Newsgroups: comp.ai
Path: cantaloupe.srv.cs.cmu.edu!das-news2.harvard.edu!news2.near.net!howland.reston.ans.net!cs.utexas.edu!utnut!nott!cunews!freenet.carleton.ca!FreeNet.Carleton.CA!an995
From: an995@FreeNet.Carleton.CA (Paul Deane)
Subject: Indexing vector spaces
Message-ID: <CzGso4.J25@freenet.carleton.ca>
Sender: an995@freenet3.carleton.ca (Paul Deane)
Reply-To: an995@FreeNet.Carleton.CA (Paul Deane)
Organization: The National Capital FreeNet
Date: Fri, 18 Nov 1994 13:12:04 GMT
Lines: 33



In the project I am associated with we are currently considering using a
vector space representation to solve some problems associated with
information retrieval tasks. I would be very interested if someone could
refer me, therefore, to any work on the construction of indices to a
multidimensional vector space.

       Roughly speaking, what I am looking for is something that will
perform a hierarchical clustering analysis on an arbitrary set of points
in an n-dimensional space. The hierarchical structure thus identified
would be used to construct indices. Roughly speaking, each index would
itself be a vector locating the `center of gravity' of the cluster or
subcluster with which it was associated. Subindexes would express the
difference between the center of gravity of the higher level index and
that of the indexed subcluster. Thus, given a vector to be matched, one
could find the closest match by traversing (and summing) the indices,
always choosing the index with the smallest difference from the target vector.
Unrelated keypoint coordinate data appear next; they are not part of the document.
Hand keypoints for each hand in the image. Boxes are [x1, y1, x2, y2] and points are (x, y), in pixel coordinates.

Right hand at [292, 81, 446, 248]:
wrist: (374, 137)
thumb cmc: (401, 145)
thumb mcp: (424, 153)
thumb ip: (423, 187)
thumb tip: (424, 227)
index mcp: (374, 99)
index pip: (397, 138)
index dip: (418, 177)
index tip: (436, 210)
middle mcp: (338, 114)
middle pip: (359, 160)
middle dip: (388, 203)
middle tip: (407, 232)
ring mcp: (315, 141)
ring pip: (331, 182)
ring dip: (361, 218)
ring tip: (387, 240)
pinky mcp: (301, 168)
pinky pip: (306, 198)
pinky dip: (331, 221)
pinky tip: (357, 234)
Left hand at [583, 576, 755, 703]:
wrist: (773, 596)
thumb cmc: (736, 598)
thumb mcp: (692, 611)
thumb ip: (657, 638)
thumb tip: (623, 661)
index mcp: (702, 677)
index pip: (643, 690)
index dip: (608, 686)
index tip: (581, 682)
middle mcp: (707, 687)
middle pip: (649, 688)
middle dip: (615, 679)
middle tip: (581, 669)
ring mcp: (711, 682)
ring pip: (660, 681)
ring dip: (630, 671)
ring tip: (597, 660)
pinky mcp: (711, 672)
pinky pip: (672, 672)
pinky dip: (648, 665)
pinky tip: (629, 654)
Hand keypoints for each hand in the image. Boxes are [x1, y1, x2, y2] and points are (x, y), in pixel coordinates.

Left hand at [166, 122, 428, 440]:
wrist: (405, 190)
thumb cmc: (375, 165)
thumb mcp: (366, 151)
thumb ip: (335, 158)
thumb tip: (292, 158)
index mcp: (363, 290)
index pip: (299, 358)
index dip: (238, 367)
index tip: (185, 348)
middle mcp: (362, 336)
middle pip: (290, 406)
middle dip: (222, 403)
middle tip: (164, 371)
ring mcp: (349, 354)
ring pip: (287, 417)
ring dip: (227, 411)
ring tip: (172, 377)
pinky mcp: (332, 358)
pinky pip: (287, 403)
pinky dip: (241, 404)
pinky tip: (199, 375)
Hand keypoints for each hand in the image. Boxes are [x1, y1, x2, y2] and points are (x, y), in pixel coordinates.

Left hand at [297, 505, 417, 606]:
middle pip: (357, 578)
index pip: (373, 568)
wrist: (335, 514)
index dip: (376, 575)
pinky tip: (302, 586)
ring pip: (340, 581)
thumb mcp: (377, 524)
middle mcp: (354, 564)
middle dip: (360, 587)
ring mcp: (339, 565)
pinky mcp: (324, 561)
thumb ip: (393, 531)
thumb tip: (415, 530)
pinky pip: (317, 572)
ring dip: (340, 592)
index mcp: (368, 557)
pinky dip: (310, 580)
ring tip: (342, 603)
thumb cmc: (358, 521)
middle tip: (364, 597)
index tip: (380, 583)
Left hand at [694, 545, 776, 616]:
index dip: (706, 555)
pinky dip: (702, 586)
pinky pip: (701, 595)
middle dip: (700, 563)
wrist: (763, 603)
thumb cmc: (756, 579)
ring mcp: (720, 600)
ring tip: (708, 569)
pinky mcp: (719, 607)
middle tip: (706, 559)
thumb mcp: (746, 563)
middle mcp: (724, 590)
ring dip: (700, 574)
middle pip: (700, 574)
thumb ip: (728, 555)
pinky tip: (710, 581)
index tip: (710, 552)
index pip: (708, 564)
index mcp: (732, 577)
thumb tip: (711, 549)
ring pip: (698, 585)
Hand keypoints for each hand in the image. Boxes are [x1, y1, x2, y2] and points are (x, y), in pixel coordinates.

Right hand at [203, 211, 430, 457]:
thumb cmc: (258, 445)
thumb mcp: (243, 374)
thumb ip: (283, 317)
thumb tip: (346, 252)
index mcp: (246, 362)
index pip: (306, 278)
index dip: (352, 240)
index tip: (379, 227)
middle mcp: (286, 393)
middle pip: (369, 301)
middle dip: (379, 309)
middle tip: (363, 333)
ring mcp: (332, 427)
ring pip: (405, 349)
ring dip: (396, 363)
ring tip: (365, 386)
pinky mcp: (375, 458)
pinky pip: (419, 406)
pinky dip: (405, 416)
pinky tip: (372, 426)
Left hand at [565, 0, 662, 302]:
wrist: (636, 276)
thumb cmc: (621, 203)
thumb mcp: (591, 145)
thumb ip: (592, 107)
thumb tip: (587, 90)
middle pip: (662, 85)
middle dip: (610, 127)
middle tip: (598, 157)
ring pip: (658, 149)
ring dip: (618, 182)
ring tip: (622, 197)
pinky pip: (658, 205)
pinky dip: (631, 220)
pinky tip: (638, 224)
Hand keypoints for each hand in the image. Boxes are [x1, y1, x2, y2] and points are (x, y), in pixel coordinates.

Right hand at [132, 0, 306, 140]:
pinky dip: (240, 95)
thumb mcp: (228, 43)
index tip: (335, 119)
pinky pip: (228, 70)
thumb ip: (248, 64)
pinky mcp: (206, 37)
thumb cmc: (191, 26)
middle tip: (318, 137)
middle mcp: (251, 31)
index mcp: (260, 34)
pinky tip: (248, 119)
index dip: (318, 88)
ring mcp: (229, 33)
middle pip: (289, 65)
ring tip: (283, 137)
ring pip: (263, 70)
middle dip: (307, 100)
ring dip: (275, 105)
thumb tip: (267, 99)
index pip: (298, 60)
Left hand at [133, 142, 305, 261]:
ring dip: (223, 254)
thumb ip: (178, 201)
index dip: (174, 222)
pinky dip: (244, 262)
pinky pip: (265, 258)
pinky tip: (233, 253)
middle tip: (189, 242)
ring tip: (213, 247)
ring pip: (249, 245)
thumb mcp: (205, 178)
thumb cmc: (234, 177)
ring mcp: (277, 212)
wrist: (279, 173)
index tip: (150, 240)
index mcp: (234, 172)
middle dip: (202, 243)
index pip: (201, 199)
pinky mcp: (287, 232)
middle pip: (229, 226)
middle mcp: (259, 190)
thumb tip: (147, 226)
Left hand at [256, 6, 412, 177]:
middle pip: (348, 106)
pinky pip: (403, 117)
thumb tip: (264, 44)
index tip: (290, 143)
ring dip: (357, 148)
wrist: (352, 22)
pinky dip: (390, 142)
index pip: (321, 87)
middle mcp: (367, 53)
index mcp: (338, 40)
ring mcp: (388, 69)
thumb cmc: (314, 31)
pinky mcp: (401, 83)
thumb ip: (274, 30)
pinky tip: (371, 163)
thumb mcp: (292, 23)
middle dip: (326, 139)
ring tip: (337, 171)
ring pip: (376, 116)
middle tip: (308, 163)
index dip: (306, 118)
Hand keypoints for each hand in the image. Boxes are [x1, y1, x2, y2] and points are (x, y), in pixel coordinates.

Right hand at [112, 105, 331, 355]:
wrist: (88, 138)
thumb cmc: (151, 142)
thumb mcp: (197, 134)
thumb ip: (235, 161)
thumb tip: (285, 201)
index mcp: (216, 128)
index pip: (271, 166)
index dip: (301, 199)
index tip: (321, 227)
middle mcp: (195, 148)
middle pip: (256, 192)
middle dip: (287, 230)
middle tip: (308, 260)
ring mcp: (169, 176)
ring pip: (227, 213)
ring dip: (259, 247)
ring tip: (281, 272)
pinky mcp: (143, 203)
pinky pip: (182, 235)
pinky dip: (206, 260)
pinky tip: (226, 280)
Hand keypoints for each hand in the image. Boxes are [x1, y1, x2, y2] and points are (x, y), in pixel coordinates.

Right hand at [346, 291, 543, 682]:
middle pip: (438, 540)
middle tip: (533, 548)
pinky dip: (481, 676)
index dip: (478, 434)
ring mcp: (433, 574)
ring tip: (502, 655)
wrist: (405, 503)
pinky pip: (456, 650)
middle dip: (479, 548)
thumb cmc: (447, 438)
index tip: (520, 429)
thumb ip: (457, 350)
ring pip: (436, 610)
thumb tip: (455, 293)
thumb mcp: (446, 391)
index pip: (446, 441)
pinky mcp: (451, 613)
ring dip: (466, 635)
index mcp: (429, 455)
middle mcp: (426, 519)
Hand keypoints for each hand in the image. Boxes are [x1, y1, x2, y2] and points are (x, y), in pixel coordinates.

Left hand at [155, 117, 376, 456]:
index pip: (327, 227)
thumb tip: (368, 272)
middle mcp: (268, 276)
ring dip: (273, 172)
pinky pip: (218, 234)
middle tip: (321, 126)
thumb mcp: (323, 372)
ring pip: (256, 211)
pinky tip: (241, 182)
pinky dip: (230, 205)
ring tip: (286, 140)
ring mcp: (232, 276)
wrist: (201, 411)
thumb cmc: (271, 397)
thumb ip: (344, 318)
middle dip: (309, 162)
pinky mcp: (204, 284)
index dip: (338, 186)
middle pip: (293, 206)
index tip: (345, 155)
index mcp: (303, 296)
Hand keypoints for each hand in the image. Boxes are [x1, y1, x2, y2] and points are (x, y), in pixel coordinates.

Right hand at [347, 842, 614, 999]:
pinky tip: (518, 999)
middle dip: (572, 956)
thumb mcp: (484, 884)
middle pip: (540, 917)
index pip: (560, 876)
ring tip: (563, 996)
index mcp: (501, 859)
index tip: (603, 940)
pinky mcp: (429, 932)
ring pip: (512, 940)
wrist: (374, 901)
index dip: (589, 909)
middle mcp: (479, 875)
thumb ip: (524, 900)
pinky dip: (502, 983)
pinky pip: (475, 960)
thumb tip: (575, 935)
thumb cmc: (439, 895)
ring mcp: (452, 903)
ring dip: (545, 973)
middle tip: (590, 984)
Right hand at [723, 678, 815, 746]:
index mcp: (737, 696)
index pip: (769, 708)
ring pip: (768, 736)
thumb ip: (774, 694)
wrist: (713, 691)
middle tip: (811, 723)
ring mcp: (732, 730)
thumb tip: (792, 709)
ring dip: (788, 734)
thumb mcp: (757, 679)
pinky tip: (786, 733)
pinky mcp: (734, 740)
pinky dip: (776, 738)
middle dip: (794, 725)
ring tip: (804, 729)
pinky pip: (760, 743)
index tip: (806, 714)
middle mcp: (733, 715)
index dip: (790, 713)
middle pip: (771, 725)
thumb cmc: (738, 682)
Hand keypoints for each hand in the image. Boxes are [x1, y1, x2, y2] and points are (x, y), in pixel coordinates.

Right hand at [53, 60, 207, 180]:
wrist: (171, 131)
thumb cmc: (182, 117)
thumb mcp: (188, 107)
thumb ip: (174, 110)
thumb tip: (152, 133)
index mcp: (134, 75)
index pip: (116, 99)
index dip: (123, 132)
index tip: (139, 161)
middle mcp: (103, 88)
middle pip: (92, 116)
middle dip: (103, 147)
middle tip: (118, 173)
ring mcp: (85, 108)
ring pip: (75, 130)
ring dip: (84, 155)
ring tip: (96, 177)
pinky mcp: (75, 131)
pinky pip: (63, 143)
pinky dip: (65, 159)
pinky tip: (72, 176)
        Vector space representations are very far from my primary field of
expertise, so I have no idea what is available. At the same time, this
looks to me like the kind of algorithm that has surely been developed
somewhere. I would greatly appreciate references to the literature (or
better yet) information about where I could obtain working code that would
perform the requisite calculations.

       If you do not know of anything directly appropriate, I would still
appreciate references either to statistical software that could perform
the multiple-variable clustering part of the task, or to neural network or
feature map algorithms that perform a similar mapping. However, we are
working within a PC (486) environment; so I would appreciate particularly
any information to software that could easily be installed on a 486.
Thanks in advance.